(Beginning of Document extract)

EAGAN, Minn. -- An exasperated Minnesota Vikings coach Mike Zimmer hit the reset button on his defense four weeks into the 2018 season and turned things around.
Minnesota isn't at the point of hitting the panic button after one week of the 2020 season, but its performance Sunday against the Green Bay Packers (522 yards -- the worst since that Rams game -- and 43 points allowed) calls for a necessary introspection on how to fix things.
The Vikings will be without Pro Bowl defensive end Danielle Hunter (neck) for at least their next two games against the Indianapolis Colts (1 p.m. ET Sunday, FOX) and the Tennessee Titans. The young crop of corners have shown they need time to develop, and the unit is already dealing with injuries. Rookie Cameron Dantzler, who played the most of any cornerback in Week 1, missed practice Wednesday and Thursday with a rib injury.

(End of Document extract)

● **Tasks to carry out**:
**1)** In the Vikings article, how many yards did Minnesota allow against the Green Bay Packers?
**2)** Reproduce the Vikings article's text from "EAGAN, Minn. -- An" down to "to fix things.".
**3)** Summarize the Vikings article in two sentences.

(Beginning of Provided information)

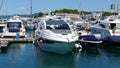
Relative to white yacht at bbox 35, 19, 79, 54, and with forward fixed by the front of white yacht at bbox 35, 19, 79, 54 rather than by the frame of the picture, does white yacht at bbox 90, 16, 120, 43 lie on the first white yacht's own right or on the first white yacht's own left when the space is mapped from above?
on the first white yacht's own left

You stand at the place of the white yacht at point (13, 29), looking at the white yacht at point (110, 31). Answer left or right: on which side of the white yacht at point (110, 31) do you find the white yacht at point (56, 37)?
right
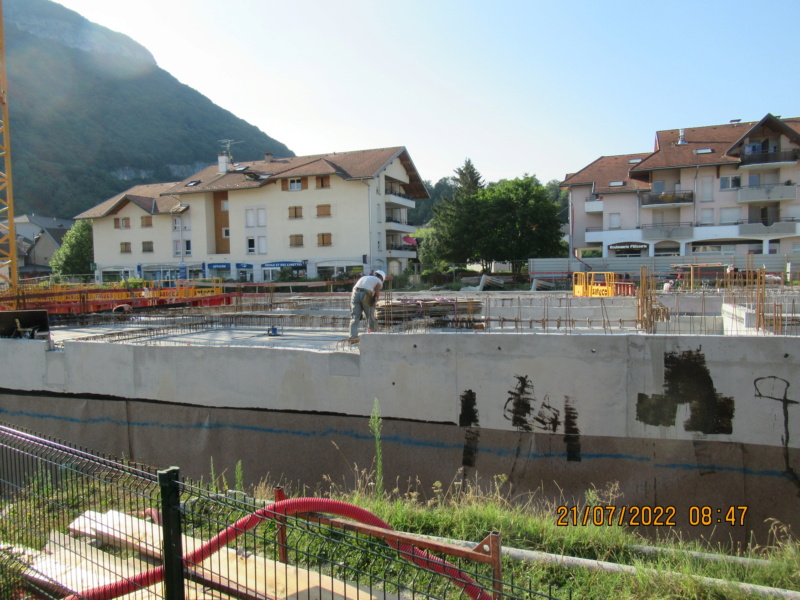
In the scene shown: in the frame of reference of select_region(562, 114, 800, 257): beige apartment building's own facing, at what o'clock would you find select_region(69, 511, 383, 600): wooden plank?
The wooden plank is roughly at 12 o'clock from the beige apartment building.

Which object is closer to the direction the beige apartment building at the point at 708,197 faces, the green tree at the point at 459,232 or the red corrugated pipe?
the red corrugated pipe

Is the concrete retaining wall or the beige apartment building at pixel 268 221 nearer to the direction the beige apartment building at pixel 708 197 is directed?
the concrete retaining wall

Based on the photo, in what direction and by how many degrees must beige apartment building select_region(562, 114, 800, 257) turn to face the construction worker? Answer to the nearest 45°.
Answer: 0° — it already faces them

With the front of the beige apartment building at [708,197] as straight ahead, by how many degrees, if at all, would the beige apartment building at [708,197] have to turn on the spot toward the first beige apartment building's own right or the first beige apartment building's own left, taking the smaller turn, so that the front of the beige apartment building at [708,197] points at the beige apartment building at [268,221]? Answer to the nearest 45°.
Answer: approximately 90° to the first beige apartment building's own right

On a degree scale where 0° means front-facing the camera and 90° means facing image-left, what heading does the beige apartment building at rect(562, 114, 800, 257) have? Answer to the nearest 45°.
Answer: approximately 0°

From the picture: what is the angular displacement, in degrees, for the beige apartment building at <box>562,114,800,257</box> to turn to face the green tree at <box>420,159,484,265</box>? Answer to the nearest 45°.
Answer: approximately 90° to its right

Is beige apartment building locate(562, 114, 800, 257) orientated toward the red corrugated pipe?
yes

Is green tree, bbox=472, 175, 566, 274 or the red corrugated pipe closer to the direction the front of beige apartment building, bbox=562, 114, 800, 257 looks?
the red corrugated pipe
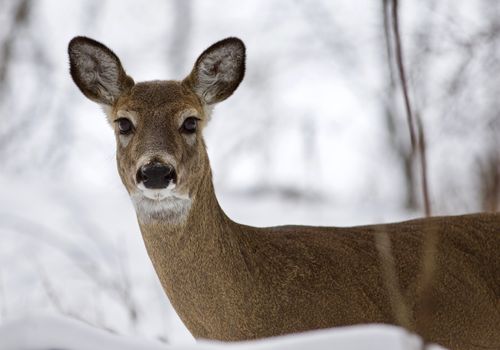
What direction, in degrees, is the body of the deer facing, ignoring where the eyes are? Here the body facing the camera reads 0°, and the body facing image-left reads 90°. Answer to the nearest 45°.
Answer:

(End of Provided information)

● **Responses by item number**:
**1)** 522 yards

**2)**
EAGAN, Minn. -- An exasperated Minnesota Vikings coach Mike Zimmer hit the reset button on his defense four weeks into the 2018 season and turned things around.
Minnesota isn't at the point of hitting the panic button after one week of the 2020 season, but its performance Sunday against the Green Bay Packers (522 yards -- the worst since that Rams game -- and 43 points allowed) calls for a necessary introspection on how to fix things.

**3)** After the Vikings allowed 522 yards and 43 points to the Green Bay Packers in the first week of the 2020 season, their defense needs introspection on how to fix things. They will be without Pro Bowl defensive end Danielle Hunter for at least two games, their young cornerbacks need time to develop, and rookie Cameron Dantzler missed practice Wednesday and Thursday with a rib injury.